Role of cardiotrophin-1 in the regulation of metabolic circadian rhythms and adipose core clock genes in mice and characterization of 24-h circulating CT-1 profiles in normal-weight and overweight/obese subjects

Abstract

Cardiotrophin (CT)-1 is a regulator of glucose and lipid homeostasis. In the present study, we analyzed whether CT-1 also acts to peripherally regulate metabolic rhythms and adipose tissue core clock genes in mice. Moreover, the circadian pattern of plasma CT-1 levels was evaluated in normal-weight and overweight subjects. The circadian rhythmicity of oxygen consumption rate (Vo₂) was disrupted in aged obese CT-1-deficient (CT-1^-/-) mice (12 mo). Although circadian rhythms of Vo₂ were conserved in young lean CT-1^-/- mice (2 mo), CT-1 deficiency caused a phase shift of the acrophase. Most of the clock genes studied (Clock, Bmal1, and Per2) displayed a circadian rhythm in adipose tissue of both wild-type (WT) and CT-1^-/- mice. However, the pattern was altered in CT-1^-/- mice toward a lower percentage of the rhythm or lower amplitude, especially for Bmal1 and Clock. Moreover, CT-1 mRNA levels in adipose tissue showed significant circadian fluctuations in young WT mice. In humans, CT-1 plasma profile exhibited a 24-h circadian rhythm in normal-weight but not in overweight subjects. The 24-h pattern of CT-1 was characterized by a pronounced increase during the night (from 02:00 to 08:00). These observations suggest a potential role for CT-1 in the regulation of metabolic circadian rhythms.-López-Yoldi, M., Stanhope, K. L., Garaulet, M., Chen, X. G., Marcos-Gómez, B., Carrasco-Benso, M. P., Santa Maria, E. M., Escoté, X., Lee, V., Nunez, M. V., Medici, V., Martínez-Ansó, E., Sáinz, N., Huerta, A. E., Laiglesia, L. M., Prieto, J., Martínez, J. A., Bustos, M., Havel, P. J., Moreno-Aliaga, M. J. Role of cardiotrophin-1 in the regulation of metabolic circadian rhythms and adipose core clock genes in mice and characterization of 24-h circulating CT-1 profiles in normal-weight and overweight/obese subjects.
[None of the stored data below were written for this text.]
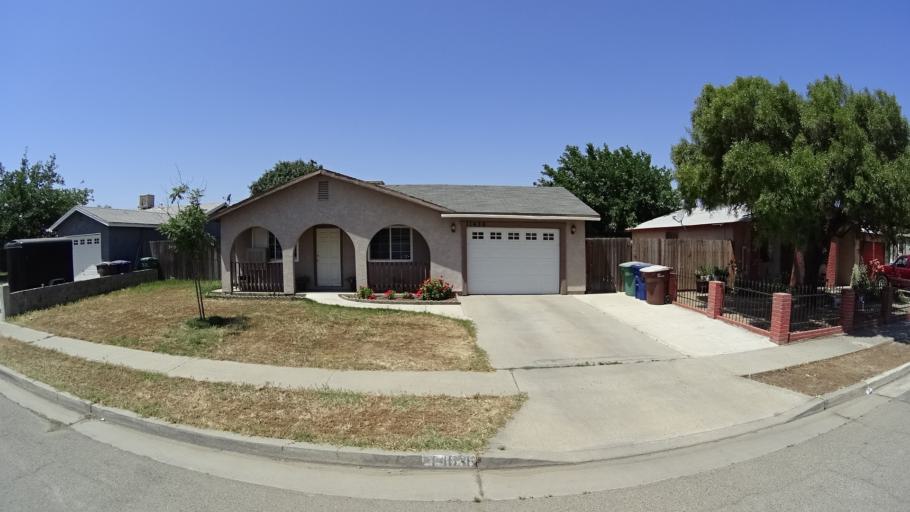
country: US
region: California
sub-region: Kings County
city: Armona
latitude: 36.3068
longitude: -119.7106
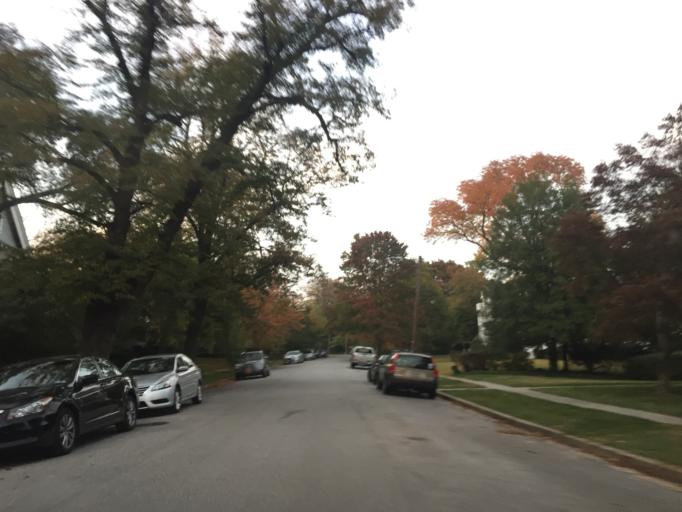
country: US
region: Maryland
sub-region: City of Baltimore
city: Baltimore
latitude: 39.3465
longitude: -76.6341
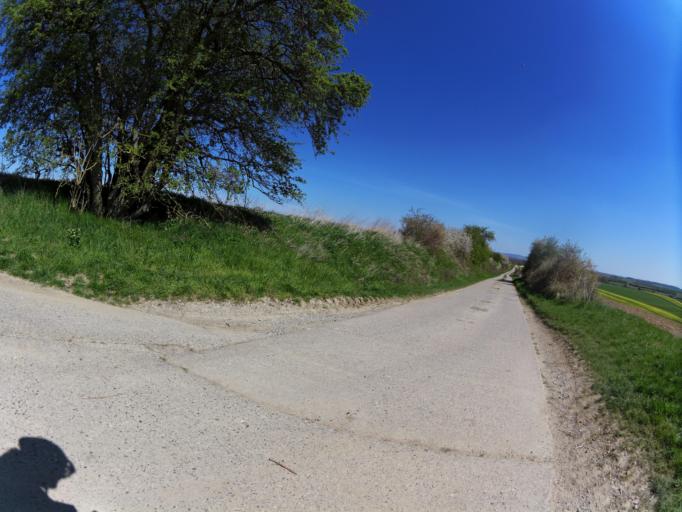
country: DE
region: Bavaria
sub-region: Regierungsbezirk Unterfranken
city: Winterhausen
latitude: 49.6817
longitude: 9.9898
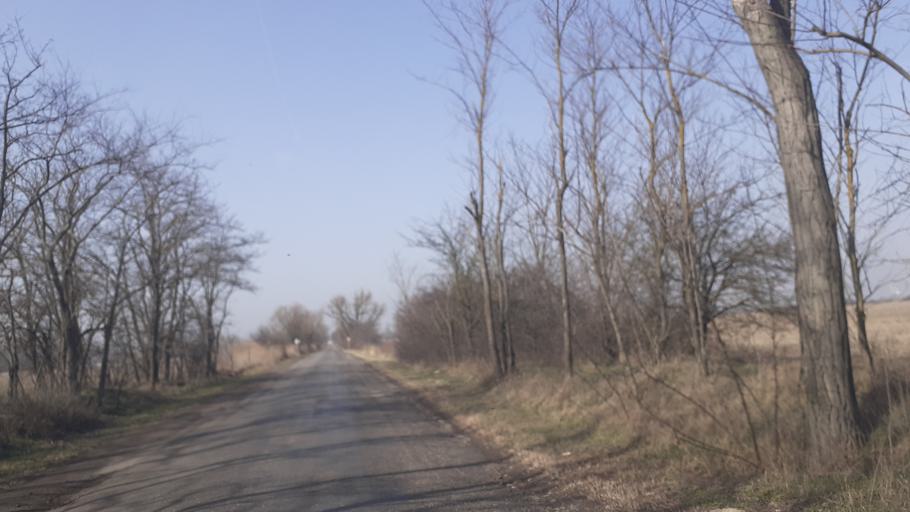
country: HU
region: Pest
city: Dabas
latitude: 47.0587
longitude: 19.2952
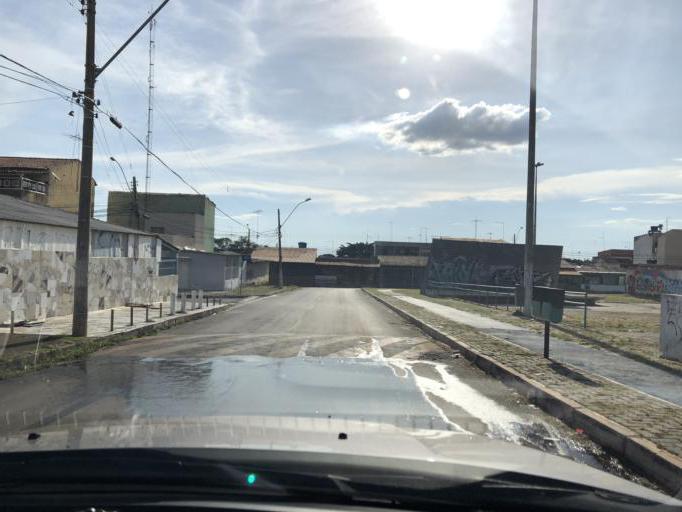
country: BR
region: Federal District
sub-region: Brasilia
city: Brasilia
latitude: -15.8104
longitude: -48.1293
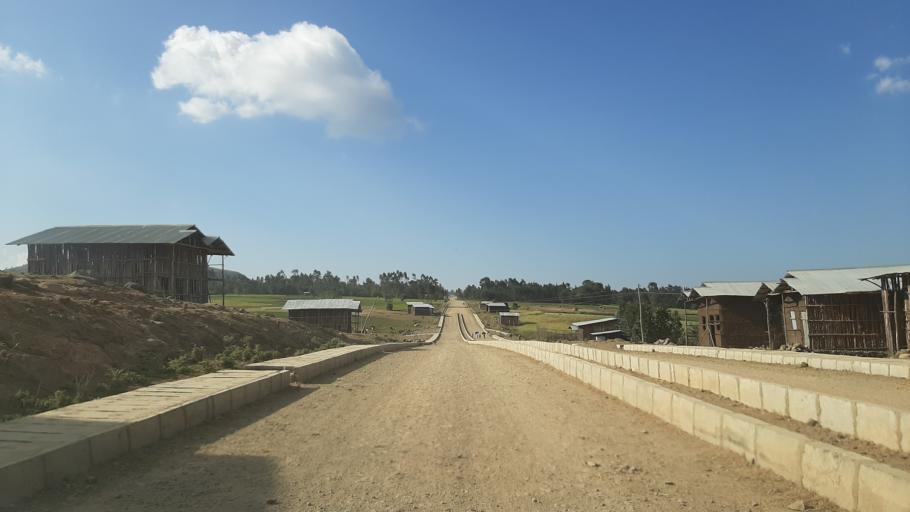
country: ET
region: Amhara
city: Dabat
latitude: 12.9934
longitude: 37.7649
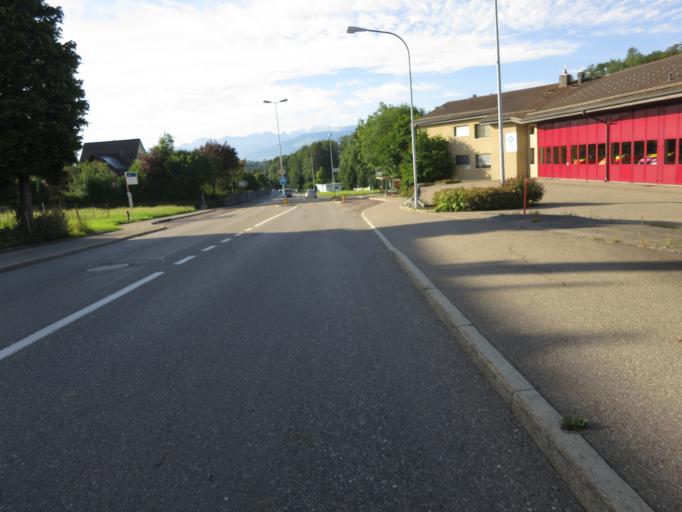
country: CH
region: Zurich
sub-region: Bezirk Meilen
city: Hombrechtikon
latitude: 47.2496
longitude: 8.7680
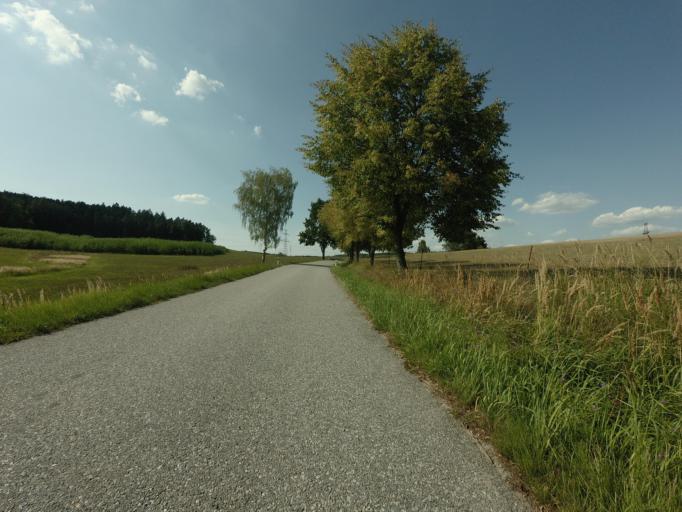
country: CZ
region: Jihocesky
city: Tyn nad Vltavou
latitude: 49.1674
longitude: 14.4255
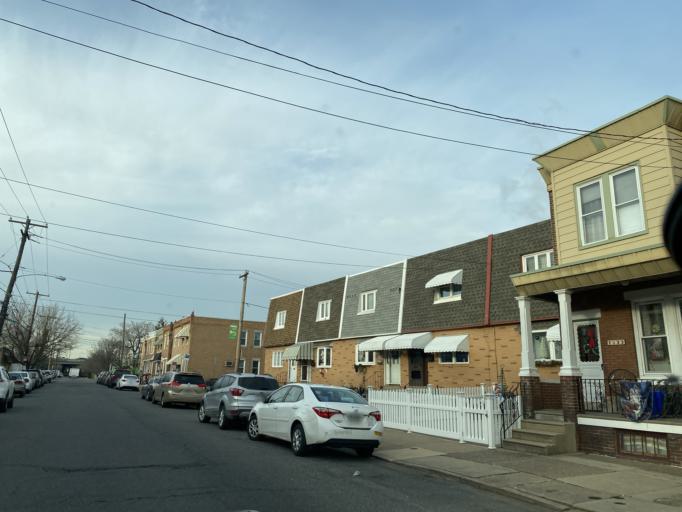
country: US
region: New Jersey
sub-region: Burlington County
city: Palmyra
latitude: 40.0023
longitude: -75.0738
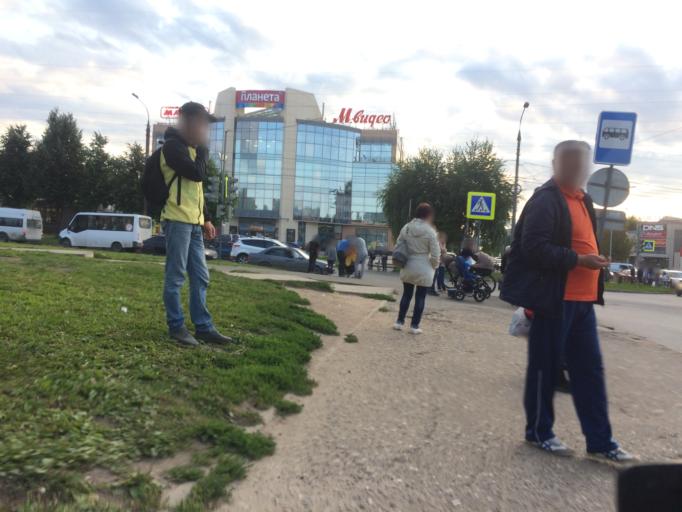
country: RU
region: Mariy-El
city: Medvedevo
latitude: 56.6414
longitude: 47.8455
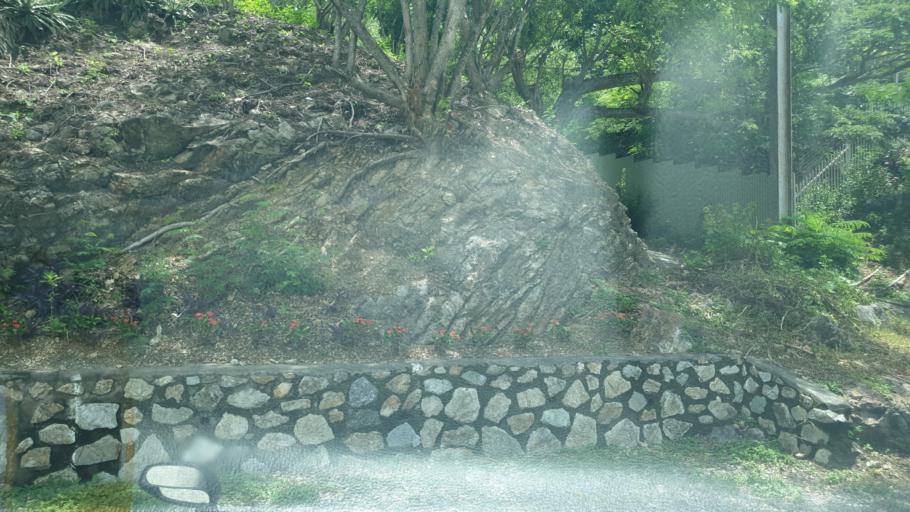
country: PG
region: National Capital
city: Port Moresby
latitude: -9.4733
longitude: 147.1569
Keywords: Bmal1; Cry1; Per2; adipose tissue; obesity.

Figure 1.

Cosinor analysis of the 24-h circadian rhythm for Vo₂ in WT and CT-1^−/− mice at 2 and 12 mo of age. Top: polar (clock-like) representation of the estimates of the parameters of the rhythm for Vo₂ in the form of a 24-h clock in WT and CT-1^−/− mice at 2 (A) and 12 (B) mo of age. Bottom: x–y plot showing the best-fitting waveform profile of the rhythm.

Figure 2.

Daily mRNA expression profiles and cosinor analysis of the circadian rhythms for core clock genes. Left: around the clock gene expression levels of Clock (A), Bmal1 (B), Per2 (C), and Cry1 (D) in epididymal fat of 2-mo-old WT and CT-1^−/− mice. Data are means ± sem (n = 4–6). Polar (clock-like) representation of the estimates of the parameters of the rhythm for clock genes in the form of a 24-h clock in WT (middle panels) and CT-1^−/− (right panels) mice at 2 mo of age. *P < 0.05 vs. WT control group.

Figure 3.

Adipose tissue daily mRNA expression profile and cosinor analysis of CT-1. Around the clock gene expression levels of CT-1 in epididymal fat of 2-mo-old WT mice. Data are means ± sem (n = 4–6). Polar (clock-like) representation of the estimates of the parameters of the rhythm for CT-1 mRNA in the form of a 24-h clock in WT mice at 2 mo of age.

Figure 4.

Circadian CT-1 plasma profile in humans. A) Plasma 24-h CT-1 profile in normal-weight (n = 6) and overweight (n = 5) groups. Plasma CT-1 levels are expressed as a percentage relative to 24-h mean. Data are means ± sem. *P < 0.05, vs. normal weight. B) Cosinor analysis of the circadian rhythm for plasma CT-1 in normal-weight and overweight subjects. Top: polar (clock-like) representation of the estimates of the parameters of the rhythm for plasma CT-1 in the form of a 24-h clock in normal-weight and overweight subjects. Bottom: x–y plots showing the best fitting waveform profile of the rhythm in normal-weight and overweight subjects.